◆ Exercise details ◆
What is the number of lines in the listing below that contain the string "Ukraine"? Give that number only.

+--

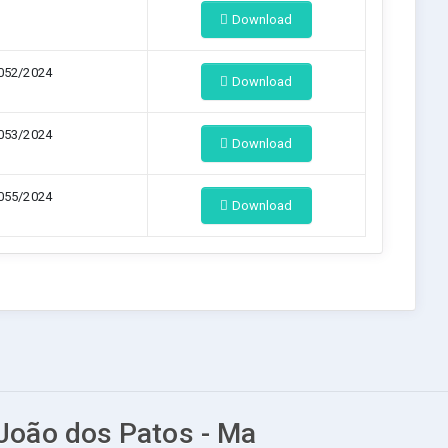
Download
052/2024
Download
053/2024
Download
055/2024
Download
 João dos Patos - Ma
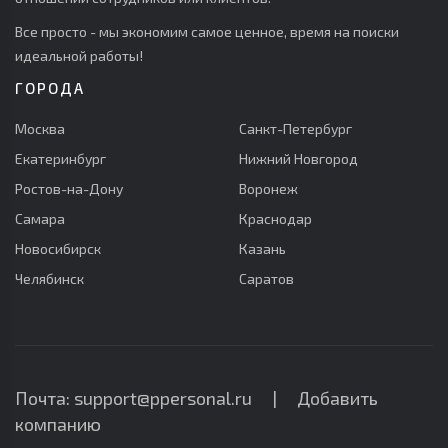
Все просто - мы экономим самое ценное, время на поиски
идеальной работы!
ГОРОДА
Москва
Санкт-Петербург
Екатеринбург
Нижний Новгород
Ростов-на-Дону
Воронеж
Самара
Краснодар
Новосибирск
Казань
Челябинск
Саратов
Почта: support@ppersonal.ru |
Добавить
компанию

+--

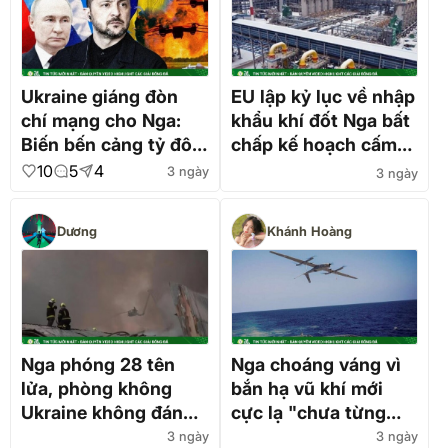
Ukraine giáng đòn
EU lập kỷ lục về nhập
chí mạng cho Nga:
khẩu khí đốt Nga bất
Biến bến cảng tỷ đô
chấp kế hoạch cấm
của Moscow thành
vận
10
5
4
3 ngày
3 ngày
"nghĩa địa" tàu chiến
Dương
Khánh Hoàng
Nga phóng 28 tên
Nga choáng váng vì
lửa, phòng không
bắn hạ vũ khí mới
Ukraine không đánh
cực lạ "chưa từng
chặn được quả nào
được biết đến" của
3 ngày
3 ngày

+--

◆ Output for this exercise ◆
2